High-Tech Desert Hellscape

Mohammed bin Salman of Saudi Arabia has a dream: a futuristic desert city stretching to the clouds. But down in the sand, it’s a cyberpunk dystopia.

A rendering for the Line in Neom, Saudi Arabia.


By now you may have heard about Neom, a planned city on the Gulf of Aqaba in the northwestern corner of Saudi Arabia, the brainchild of Mohammed bin Salman, Saudi Arabia’s crown prince and de facto ruler. The name is a portmanteau of neo (Greek for “new”) and mustaqbal (Arabic for “future”). Its blueprints include the Line, a hundred-mile-long linear city of two parallel lines of buildings mirroring each other; an industrial and logistics zone named Oxagon that will be reclaimed from the Red Sea; and an artificially created ski resort called Trojena. Neom is being financed by the Saudi sovereign wealth fund, or PIF. Bin Salman has, with the aid of a partial public offering of the state-owned oil company, Aramco, reengineered the previously sleepy PIF into a $700 billion machine for the transformation of the country from an oil producer into a tech haven.

Neom’s planners have paid for two kinds of promotional videos on social media. The first are clips in which attractive white people waft around to a soundtrack of soaring electronic music in CGI-produced futuristic landscapes. Impossibly slick skyscrapers rise out of mountainous crags, impossibly green gardens grow from the desert, and an impossibly linear city the height of the Empire State Building runs along the majestic dry riverbeds.

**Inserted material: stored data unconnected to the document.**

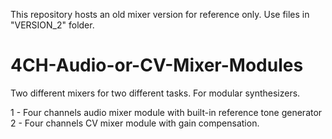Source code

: This repository hosts an old mixer version for reference only. Use files in "VERSION_2" folder.

# 4CH-Audio-or-CV-Mixer-Modules
Two different mixers for two different tasks. For modular synthesizers.

1 - Four channels audio mixer module with built-in reference tone generator
2 - Four channels CV mixer module with gain compensation. 




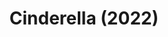 ---
title: Cinderella (2022)
publishDate: 0000-00-00
img: /assets/cinderella/cinderella-1.jpg
img_2: /assets/cinderella/cinderella-2.jpg
img_3: /assets/cinderella/cinderella-3.jpg
img_4: /assets/cinderella/cinderella-4.jpg
img_alt: A forest scene lit in purple
description: |
tags:
  - Associate Lighting Designer
  - ETC Eos
---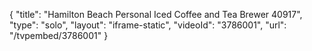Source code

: {
    "title": "Hamilton Beach Personal Iced Coffee and Tea Brewer 40917",
    "type": "solo",
    "layout": "iframe-static",
    "videoId": "3786001",
    "url": "\/tvpembed\/3786001"
}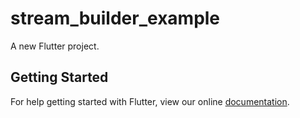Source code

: # stream_builder_example

A new Flutter project.

## Getting Started

For help getting started with Flutter, view our online
[documentation](http://flutter.io/).
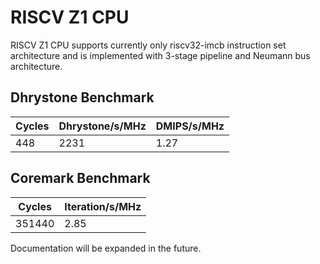 # RISCV Z1 CPU #

RISCV Z1 CPU supports currently only riscv32-imcb instruction set architecture and is implemented with 3-stage pipeline and Neumann bus architecture.

## Dhrystone Benchmark ##
| Cycles | Dhrystone/s/MHz | DMIPS/s/MHz |
| ------ | --------------- | ----------- |
|    448 |            2231 |        1.27 |

## Coremark Benchmark ##
| Cycles | Iteration/s/MHz |
| ------ | --------------- |
| 351440 |            2.85 |

Documentation will be expanded in the future.
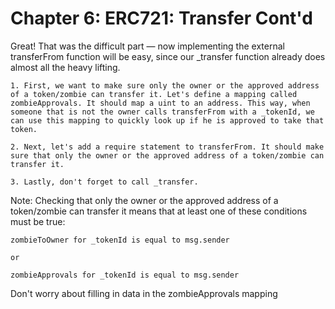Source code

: # Chapter 6: ERC721: Transfer Cont'd

Great! That was the difficult part — now implementing the external transferFrom function will be easy, since our \_transfer function already does almost all the heavy lifting.

    1. First, we want to make sure only the owner or the approved address of a token/zombie can transfer it. Let's define a mapping called zombieApprovals. It should map a uint to an address. This way, when someone that is not the owner calls transferFrom with a _tokenId, we can use this mapping to quickly look up if he is approved to take that token.

    2. Next, let's add a require statement to transferFrom. It should make sure that only the owner or the approved address of a token/zombie can transfer it.

    3. Lastly, don't forget to call _transfer.

Note: Checking that only the owner or the approved address of a token/zombie can transfer it means that at least one of these conditions must be true:

    zombieToOwner for _tokenId is equal to msg.sender

    or

    zombieApprovals for _tokenId is equal to msg.sender

Don't worry about filling in data in the zombieApprovals mapping
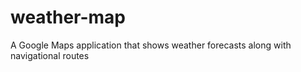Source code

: # weather-map
A Google Maps application that shows weather forecasts along with navigational routes
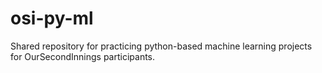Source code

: # osi-py-ml
Shared repository for practicing python-based machine learning projects for OurSecondInnings participants.
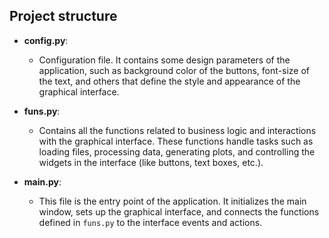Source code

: ## Project structure

- **config.py**: 
    - Configuration file. It contains some design parameters of the application, such as background color of the buttons, font-size of the text, and others that define the style and appearance of the graphical interface. 
  
- **funs.py**: 
    - Contains all the functions related to business logic and interactions with the graphical interface. These functions handle tasks such as loading files, processing data, generating plots, and controlling the widgets in the interface (like buttons, text boxes, etc.).
  
- **main.py**: 
    - This file is the entry point of the application. It initializes the main window, sets up the graphical interface, and connects the functions defined in `funs.py` to the interface events and actions. 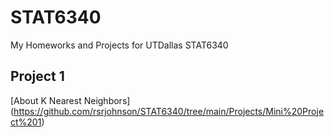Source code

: # STAT6340
My Homeworks and Projects for UTDallas STAT6340

## Project 1

[About K Nearest Neighbors] (https://github.com/rsrjohnson/STAT6340/tree/main/Projects/Mini%20Project%201)
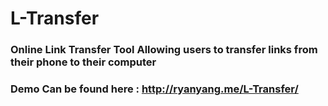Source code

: # L-Transfer

### Online Link Transfer Tool Allowing users to transfer links from their phone to their computer

### Demo Can be found here : http://ryanyang.me/L-Transfer/
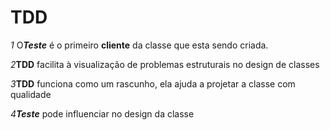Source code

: # TDD

_1_ O<em><b>Teste</b></em> é o primeiro <b>cliente</b> da classe que esta sendo criada.

_2_<b>TDD</b> facilita à visualização de problemas estruturais no design de
classes

_3_<b>TDD</b> funciona como um rascunho, ela ajuda a projetar a classe
com qualidade 

_4_<em><b>Teste</b></em> pode influenciar no design da classe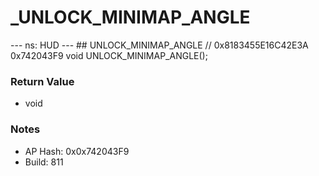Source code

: # _UNLOCK_MINIMAP_ANGLE

--- ns: HUD --- ## UNLOCK_MINIMAP_ANGLE  // 0x8183455E16C42E3A 0x742043F9 void UNLOCK_MINIMAP_ANGLE();

### Return Value
* void

### Notes
* AP Hash: 0x0x742043F9
* Build: 811


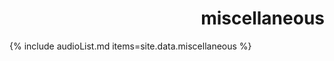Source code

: <div style="text-align: right;">
  <h1>miscellaneous</h1>
</div>
{% include audioList.md items=site.data.miscellaneous %}
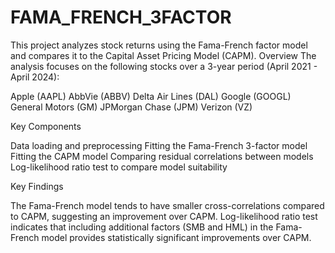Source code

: # FAMA_FRENCH_3FACTOR

This project analyzes stock returns using the Fama-French factor model and compares it to the Capital Asset Pricing Model (CAPM).
Overview
The analysis focuses on the following stocks over a 3-year period (April 2021 - April 2024):

Apple (AAPL)
AbbVie (ABBV)
Delta Air Lines (DAL)
Google (GOOGL)
General Motors (GM)
JPMorgan Chase (JPM)
Verizon (VZ)

Key Components

Data loading and preprocessing
Fitting the Fama-French 3-factor model
Fitting the CAPM model
Comparing residual correlations between models
Log-likelihood ratio test to compare model suitability

Key Findings

The Fama-French model tends to have smaller cross-correlations compared to CAPM, suggesting an improvement over CAPM.
Log-likelihood ratio test indicates that including additional factors (SMB and HML) in the Fama-French model provides statistically significant improvements over CAPM.
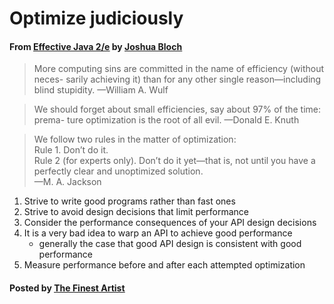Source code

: # Optimize judiciously

#### From <u>[Effective Java 2/e](https://books.google.co.kr/books/about/Effective_Java.html?id=ka2VUBqHiWkC&hl=en)</u> by <u>[Joshua Bloch](https://en.wikipedia.org/wiki/Joshua_Bloch)</u>

>More computing sins are committed in the name of efficiency (without neces- sarily achieving it) than for any other single reason—including blind stupidity. —William A. Wulf

>We should forget about small efficiencies, say about 97% of the time: prema- ture optimization is the root of all evil. —Donald E. Knuth


>We follow two rules in the matter of optimization:  
   Rule 1. Don’t do it.  
   Rule 2 (for experts only). Don’t do it yet—that is, not until you have a
   perfectly clear and unoptimized solution.  
—M. A. Jackson


1. Strive to write good programs rather than fast ones
2. Strive to avoid design decisions that limit performance
3. Consider the performance consequences of your API design decisions
4. It is a very bad idea to warp an API to achieve good performance
   * generally the case that good API design is consistent with good performance
5. Measure performance before and after each attempted optimization

#### Posted by <u>[The Finest Artist](http://thefinestartist.com)</u>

This professional social media campaign has, of course, been created for investors. In an interview with Bloomberg in 2017, the day after bin Salman had announced the inauguration of the city, he speculated that by 2030, investments in Neom would add $100 billion to the country’s GDP. The city is meant to attract Silicon Valley tech moguls and venture capitalists, and the slick promo videos embody their fantasies: fully automated “smart” spaces with media hubs and wellness and biotech centers — all emptied of trouble-some workers.